[Stored items]
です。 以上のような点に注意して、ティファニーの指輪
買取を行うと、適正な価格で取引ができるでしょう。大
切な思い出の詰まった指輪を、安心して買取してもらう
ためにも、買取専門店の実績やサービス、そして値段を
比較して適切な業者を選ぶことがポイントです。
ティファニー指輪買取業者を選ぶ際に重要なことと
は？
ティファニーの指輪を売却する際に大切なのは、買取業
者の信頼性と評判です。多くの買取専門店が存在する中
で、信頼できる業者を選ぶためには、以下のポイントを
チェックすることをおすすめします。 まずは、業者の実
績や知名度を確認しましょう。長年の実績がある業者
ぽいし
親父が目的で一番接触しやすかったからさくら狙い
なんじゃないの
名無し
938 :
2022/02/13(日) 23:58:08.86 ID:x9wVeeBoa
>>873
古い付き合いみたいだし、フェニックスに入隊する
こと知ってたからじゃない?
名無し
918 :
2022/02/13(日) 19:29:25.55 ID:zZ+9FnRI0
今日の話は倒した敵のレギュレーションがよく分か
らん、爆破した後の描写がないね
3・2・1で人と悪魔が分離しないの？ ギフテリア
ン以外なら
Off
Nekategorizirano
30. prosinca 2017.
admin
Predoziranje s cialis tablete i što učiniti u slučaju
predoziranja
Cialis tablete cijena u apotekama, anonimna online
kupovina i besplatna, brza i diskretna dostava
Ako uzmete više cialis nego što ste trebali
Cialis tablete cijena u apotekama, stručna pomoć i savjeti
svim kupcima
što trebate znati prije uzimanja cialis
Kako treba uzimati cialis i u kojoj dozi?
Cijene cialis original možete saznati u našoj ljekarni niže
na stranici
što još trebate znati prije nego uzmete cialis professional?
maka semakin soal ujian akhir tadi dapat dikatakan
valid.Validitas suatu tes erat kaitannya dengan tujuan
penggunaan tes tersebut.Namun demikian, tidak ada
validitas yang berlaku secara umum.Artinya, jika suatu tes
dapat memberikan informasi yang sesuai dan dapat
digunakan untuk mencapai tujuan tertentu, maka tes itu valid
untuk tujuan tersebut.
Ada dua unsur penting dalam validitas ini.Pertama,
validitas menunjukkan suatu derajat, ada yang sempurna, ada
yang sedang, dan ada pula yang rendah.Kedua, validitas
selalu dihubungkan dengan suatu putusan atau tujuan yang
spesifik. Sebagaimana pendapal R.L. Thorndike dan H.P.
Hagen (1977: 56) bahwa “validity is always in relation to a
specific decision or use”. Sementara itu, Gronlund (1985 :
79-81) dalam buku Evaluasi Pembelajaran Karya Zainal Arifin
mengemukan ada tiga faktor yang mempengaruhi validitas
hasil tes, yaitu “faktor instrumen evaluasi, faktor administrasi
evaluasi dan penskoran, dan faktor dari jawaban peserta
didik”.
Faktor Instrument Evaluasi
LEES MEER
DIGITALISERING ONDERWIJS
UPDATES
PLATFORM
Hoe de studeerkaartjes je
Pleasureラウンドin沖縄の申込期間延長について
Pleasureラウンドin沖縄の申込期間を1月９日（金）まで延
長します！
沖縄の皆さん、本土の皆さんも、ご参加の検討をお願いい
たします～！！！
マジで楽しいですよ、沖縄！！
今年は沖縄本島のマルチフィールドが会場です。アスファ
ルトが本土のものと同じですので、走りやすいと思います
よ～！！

Task directions: Repeat each entry exactly as it was given.

Answer to the exercise:
です。 以上のような点に注意して、ティファニーの指輪
買取を行うと、適正な価格で取引ができるでしょう。大
切な思い出の詰まった指輪を、安心して買取してもらう
ためにも、買取専門店の実績やサービス、そして値段を
比較して適切な業者を選ぶことがポイントです。
ティファニー指輪買取業者を選ぶ際に重要なことと
は？
ティファニーの指輪を売却する際に大切なのは、買取業
者の信頼性と評判です。多くの買取専門店が存在する中
で、信頼できる業者を選ぶためには、以下のポイントを
チェックすることをおすすめします。 まずは、業者の実
績や知名度を確認しましょう。長年の実績がある業者
ぽいし
親父が目的で一番接触しやすかったからさくら狙い
なんじゃないの
名無し
938 :
2022/02/13(日) 23:58:08.86 ID:x9wVeeBoa
>>873
古い付き合いみたいだし、フェニックスに入隊する
こと知ってたからじゃない?
名無し
918 :
2022/02/13(日) 19:29:25.55 ID:zZ+9FnRI0
今日の話は倒した敵のレギュレーションがよく分か
らん、爆破した後の描写がないね
3・2・1で人と悪魔が分離しないの？ ギフテリア
ン以外なら
Off
Nekategorizirano
30. prosinca 2017.
admin
Predoziranje s cialis tablete i što učiniti u slučaju
predoziranja
Cialis tablete cijena u apotekama, anonimna online
kupovina i besplatna, brza i diskretna dostava
Ako uzmete više cialis nego što ste trebali
Cialis tablete cijena u apotekama, stručna pomoć i savjeti
svim kupcima
što trebate znati prije uzimanja cialis
Kako treba uzimati cialis i u kojoj dozi?
Cijene cialis original možete saznati u našoj ljekarni niže
na stranici
što još trebate znati prije nego uzmete cialis professional?
maka semakin soal ujian akhir tadi dapat dikatakan
valid.Validitas suatu tes erat kaitannya dengan tujuan
penggunaan tes tersebut.Namun demikian, tidak ada
validitas yang berlaku secara umum.Artinya, jika suatu tes
dapat memberikan informasi yang sesuai dan dapat
digunakan untuk mencapai tujuan tertentu, maka tes itu valid
untuk tujuan tersebut.
Ada dua unsur penting dalam validitas ini.Pertama,
validitas menunjukkan suatu derajat, ada yang sempurna, ada
yang sedang, dan ada pula yang rendah.Kedua, validitas
selalu dihubungkan dengan suatu putusan atau tujuan yang
spesifik. Sebagaimana pendapal R.L. Thorndike dan H.P.
Hagen (1977: 56) bahwa “validity is always in relation to a
specific decision or use”. Sementara itu, Gronlund (1985 :
79-81) dalam buku Evaluasi Pembelajaran Karya Zainal Arifin
mengemukan ada tiga faktor yang mempengaruhi validitas
hasil tes, yaitu “faktor instrumen evaluasi, faktor administrasi
evaluasi dan penskoran, dan faktor dari jawaban peserta
didik”.
Faktor Instrument Evaluasi
LEES MEER
DIGITALISERING ONDERWIJS
UPDATES
PLATFORM
Hoe de studeerkaartjes je
Pleasureラウンドin沖縄の申込期間延長について
Pleasureラウンドin沖縄の申込期間を1月９日（金）まで延
長します！
沖縄の皆さん、本土の皆さんも、ご参加の検討をお願いい
たします～！！！
マジで楽しいですよ、沖縄！！
今年は沖縄本島のマルチフィールドが会場です。アスファ
ルトが本土のものと同じですので、走りやすいと思います
よ～！！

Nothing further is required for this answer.